What to work on :: Copy out every line of the listing below word for word.

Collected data
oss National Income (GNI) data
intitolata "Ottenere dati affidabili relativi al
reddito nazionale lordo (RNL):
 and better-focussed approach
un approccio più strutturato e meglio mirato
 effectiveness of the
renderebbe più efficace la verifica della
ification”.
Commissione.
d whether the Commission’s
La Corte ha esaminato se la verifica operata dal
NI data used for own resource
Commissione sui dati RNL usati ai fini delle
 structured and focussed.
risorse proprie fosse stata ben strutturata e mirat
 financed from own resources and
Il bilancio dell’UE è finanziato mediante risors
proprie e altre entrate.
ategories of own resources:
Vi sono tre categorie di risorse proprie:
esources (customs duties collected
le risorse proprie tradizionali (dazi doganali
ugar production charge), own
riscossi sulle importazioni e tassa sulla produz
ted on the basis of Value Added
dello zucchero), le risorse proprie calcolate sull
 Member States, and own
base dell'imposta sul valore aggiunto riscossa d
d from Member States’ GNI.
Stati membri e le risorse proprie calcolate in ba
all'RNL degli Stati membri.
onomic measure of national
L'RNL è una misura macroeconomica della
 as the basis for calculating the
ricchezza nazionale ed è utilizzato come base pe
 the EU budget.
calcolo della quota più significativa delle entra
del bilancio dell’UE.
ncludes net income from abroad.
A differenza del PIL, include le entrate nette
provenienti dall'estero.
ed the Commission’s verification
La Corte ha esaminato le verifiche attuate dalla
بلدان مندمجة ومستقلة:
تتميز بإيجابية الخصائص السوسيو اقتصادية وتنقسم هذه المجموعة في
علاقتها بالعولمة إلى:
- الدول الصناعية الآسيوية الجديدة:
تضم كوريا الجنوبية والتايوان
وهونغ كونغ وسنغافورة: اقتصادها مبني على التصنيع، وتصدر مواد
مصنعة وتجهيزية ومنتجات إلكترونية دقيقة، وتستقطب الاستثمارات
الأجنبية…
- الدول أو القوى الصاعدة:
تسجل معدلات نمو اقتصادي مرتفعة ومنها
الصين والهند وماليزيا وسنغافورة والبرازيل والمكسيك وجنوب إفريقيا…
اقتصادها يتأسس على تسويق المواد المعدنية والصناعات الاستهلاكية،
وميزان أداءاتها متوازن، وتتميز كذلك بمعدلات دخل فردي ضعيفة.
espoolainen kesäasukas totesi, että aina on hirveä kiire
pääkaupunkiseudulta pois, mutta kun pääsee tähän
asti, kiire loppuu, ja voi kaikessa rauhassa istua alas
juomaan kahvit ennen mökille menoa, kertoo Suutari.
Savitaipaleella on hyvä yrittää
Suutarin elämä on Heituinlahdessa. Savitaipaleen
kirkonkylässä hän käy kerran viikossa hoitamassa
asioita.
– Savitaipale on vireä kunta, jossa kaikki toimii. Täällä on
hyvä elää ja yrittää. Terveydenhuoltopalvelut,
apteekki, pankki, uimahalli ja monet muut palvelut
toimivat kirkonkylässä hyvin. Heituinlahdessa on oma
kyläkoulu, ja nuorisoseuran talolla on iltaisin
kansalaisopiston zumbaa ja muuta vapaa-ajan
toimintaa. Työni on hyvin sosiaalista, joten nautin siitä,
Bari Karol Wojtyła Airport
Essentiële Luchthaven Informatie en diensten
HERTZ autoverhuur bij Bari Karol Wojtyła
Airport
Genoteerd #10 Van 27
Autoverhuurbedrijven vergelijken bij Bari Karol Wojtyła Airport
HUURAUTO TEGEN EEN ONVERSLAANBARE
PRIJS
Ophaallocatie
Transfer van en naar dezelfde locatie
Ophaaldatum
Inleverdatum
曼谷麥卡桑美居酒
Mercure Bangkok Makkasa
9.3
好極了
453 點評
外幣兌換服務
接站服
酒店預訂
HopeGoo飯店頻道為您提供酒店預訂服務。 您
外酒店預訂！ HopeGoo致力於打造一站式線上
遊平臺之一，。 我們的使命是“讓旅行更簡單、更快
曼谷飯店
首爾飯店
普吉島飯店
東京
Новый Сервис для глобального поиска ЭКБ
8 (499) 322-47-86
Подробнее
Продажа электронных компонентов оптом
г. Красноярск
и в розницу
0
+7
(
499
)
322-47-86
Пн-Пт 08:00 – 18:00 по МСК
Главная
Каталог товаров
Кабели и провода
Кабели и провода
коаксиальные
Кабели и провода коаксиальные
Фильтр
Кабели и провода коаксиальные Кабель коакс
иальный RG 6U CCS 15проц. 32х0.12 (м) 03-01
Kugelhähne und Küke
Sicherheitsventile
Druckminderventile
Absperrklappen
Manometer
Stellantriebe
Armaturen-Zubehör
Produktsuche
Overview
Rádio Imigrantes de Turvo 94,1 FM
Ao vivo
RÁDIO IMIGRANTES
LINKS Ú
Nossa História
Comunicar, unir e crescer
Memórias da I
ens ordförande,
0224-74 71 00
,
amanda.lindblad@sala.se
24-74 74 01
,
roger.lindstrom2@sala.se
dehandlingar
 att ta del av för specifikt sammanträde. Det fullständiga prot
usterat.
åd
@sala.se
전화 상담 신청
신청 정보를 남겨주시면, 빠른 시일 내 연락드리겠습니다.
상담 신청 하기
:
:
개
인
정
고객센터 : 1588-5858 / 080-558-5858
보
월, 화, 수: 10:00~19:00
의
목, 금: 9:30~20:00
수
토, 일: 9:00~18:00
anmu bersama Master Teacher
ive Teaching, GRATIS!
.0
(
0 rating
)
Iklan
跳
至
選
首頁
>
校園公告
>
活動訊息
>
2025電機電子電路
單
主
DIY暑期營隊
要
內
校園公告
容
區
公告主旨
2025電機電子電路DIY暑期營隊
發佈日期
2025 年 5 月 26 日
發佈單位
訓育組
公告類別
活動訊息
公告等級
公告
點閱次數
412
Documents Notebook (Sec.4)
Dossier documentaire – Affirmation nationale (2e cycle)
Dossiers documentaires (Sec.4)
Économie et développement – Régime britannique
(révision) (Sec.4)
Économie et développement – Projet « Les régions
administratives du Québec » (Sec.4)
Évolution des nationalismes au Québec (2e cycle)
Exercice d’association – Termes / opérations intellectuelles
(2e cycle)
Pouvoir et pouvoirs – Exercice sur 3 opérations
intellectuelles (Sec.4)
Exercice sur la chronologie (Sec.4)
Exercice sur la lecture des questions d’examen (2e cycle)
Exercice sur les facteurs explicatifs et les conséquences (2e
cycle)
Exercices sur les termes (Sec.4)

Reply to the task ::
oss National Income (GNI) data
intitolata "Ottenere dati affidabili relativi al
reddito nazionale lordo (RNL):
 and better-focussed approach
un approccio più strutturato e meglio mirato
 effectiveness of the
renderebbe più efficace la verifica della
ification”.
Commissione.
d whether the Commission’s
La Corte ha esaminato se la verifica operata dal
NI data used for own resource
Commissione sui dati RNL usati ai fini delle
 structured and focussed.
risorse proprie fosse stata ben strutturata e mirat
 financed from own resources and
Il bilancio dell’UE è finanziato mediante risors
proprie e altre entrate.
ategories of own resources:
Vi sono tre categorie di risorse proprie:
esources (customs duties collected
le risorse proprie tradizionali (dazi doganali
ugar production charge), own
riscossi sulle importazioni e tassa sulla produz
ted on the basis of Value Added
dello zucchero), le risorse proprie calcolate sull
 Member States, and own
base dell'imposta sul valore aggiunto riscossa d
d from Member States’ GNI.
Stati membri e le risorse proprie calcolate in ba
all'RNL degli Stati membri.
onomic measure of national
L'RNL è una misura macroeconomica della
 as the basis for calculating the
ricchezza nazionale ed è utilizzato come base pe
 the EU budget.
calcolo della quota più significativa delle entra
del bilancio dell’UE.
ncludes net income from abroad.
A differenza del PIL, include le entrate nette
provenienti dall'estero.
ed the Commission’s verification
La Corte ha esaminato le verifiche attuate dalla
بلدان مندمجة ومستقلة:
تتميز بإيجابية الخصائص السوسيو اقتصادية وتنقسم هذه المجموعة في
علاقتها بالعولمة إلى:
- الدول الصناعية الآسيوية الجديدة:
تضم كوريا الجنوبية والتايوان
وهونغ كونغ وسنغافورة: اقتصادها مبني على التصنيع، وتصدر مواد
مصنعة وتجهيزية ومنتجات إلكترونية دقيقة، وتستقطب الاستثمارات
الأجنبية…
- الدول أو القوى الصاعدة:
تسجل معدلات نمو اقتصادي مرتفعة ومنها
الصين والهند وماليزيا وسنغافورة والبرازيل والمكسيك وجنوب إفريقيا…
اقتصادها يتأسس على تسويق المواد المعدنية والصناعات الاستهلاكية،
وميزان أداءاتها متوازن، وتتميز كذلك بمعدلات دخل فردي ضعيفة.
espoolainen kesäasukas totesi, että aina on hirveä kiire
pääkaupunkiseudulta pois, mutta kun pääsee tähän
asti, kiire loppuu, ja voi kaikessa rauhassa istua alas
juomaan kahvit ennen mökille menoa, kertoo Suutari.
Savitaipaleella on hyvä yrittää
Suutarin elämä on Heituinlahdessa. Savitaipaleen
kirkonkylässä hän käy kerran viikossa hoitamassa
asioita.
– Savitaipale on vireä kunta, jossa kaikki toimii. Täällä on
hyvä elää ja yrittää. Terveydenhuoltopalvelut,
apteekki, pankki, uimahalli ja monet muut palvelut
toimivat kirkonkylässä hyvin. Heituinlahdessa on oma
kyläkoulu, ja nuorisoseuran talolla on iltaisin
kansalaisopiston zumbaa ja muuta vapaa-ajan
toimintaa. Työni on hyvin sosiaalista, joten nautin siitä,
Bari Karol Wojtyła Airport
Essentiële Luchthaven Informatie en diensten
HERTZ autoverhuur bij Bari Karol Wojtyła
Airport
Genoteerd #10 Van 27
Autoverhuurbedrijven vergelijken bij Bari Karol Wojtyła Airport
HUURAUTO TEGEN EEN ONVERSLAANBARE
PRIJS
Ophaallocatie
Transfer van en naar dezelfde locatie
Ophaaldatum
Inleverdatum
曼谷麥卡桑美居酒
Mercure Bangkok Makkasa
9.3
好極了
453 點評
外幣兌換服務
接站服
酒店預訂
HopeGoo飯店頻道為您提供酒店預訂服務。 您
外酒店預訂！ HopeGoo致力於打造一站式線上
遊平臺之一，。 我們的使命是“讓旅行更簡單、更快
曼谷飯店
首爾飯店
普吉島飯店
東京
Новый Сервис для глобального поиска ЭКБ
8 (499) 322-47-86
Подробнее
Продажа электронных компонентов оптом
г. Красноярск
и в розницу
0
+7
(
499
)
322-47-86
Пн-Пт 08:00 – 18:00 по МСК
Главная
Каталог товаров
Кабели и провода
Кабели и провода
коаксиальные
Кабели и провода коаксиальные
Фильтр
Кабели и провода коаксиальные Кабель коакс
иальный RG 6U CCS 15проц. 32х0.12 (м) 03-01
Kugelhähne und Küke
Sicherheitsventile
Druckminderventile
Absperrklappen
Manometer
Stellantriebe
Armaturen-Zubehör
Produktsuche
Overview
Rádio Imigrantes de Turvo 94,1 FM
Ao vivo
RÁDIO IMIGRANTES
LINKS Ú
Nossa História
Comunicar, unir e crescer
Memórias da I
ens ordförande,
0224-74 71 00
,
amanda.lindblad@sala.se
24-74 74 01
,
roger.lindstrom2@sala.se
dehandlingar
 att ta del av för specifikt sammanträde. Det fullständiga prot
usterat.
åd
@sala.se
전화 상담 신청
신청 정보를 남겨주시면, 빠른 시일 내 연락드리겠습니다.
상담 신청 하기
:
:
개
인
정
고객센터 : 1588-5858 / 080-558-5858
보
월, 화, 수: 10:00~19:00
의
목, 금: 9:30~20:00
수
토, 일: 9:00~18:00
anmu bersama Master Teacher
ive Teaching, GRATIS!
.0
(
0 rating
)
Iklan
跳
至
選
首頁
>
校園公告
>
活動訊息
>
2025電機電子電路
單
主
DIY暑期營隊
要
內
校園公告
容
區
公告主旨
2025電機電子電路DIY暑期營隊
發佈日期
2025 年 5 月 26 日
發佈單位
訓育組
公告類別
活動訊息
公告等級
公告
點閱次數
412
Documents Notebook (Sec.4)
Dossier documentaire – Affirmation nationale (2e cycle)
Dossiers documentaires (Sec.4)
Économie et développement – Régime britannique
(révision) (Sec.4)
Économie et développement – Projet « Les régions
administratives du Québec » (Sec.4)
Évolution des nationalismes au Québec (2e cycle)
Exercice d’association – Termes / opérations intellectuelles
(2e cycle)
Pouvoir et pouvoirs – Exercice sur 3 opérations
intellectuelles (Sec.4)
Exercice sur la chronologie (Sec.4)
Exercice sur la lecture des questions d’examen (2e cycle)
Exercice sur les facteurs explicatifs et les conséquences (2e
cycle)
Exercices sur les termes (Sec.4)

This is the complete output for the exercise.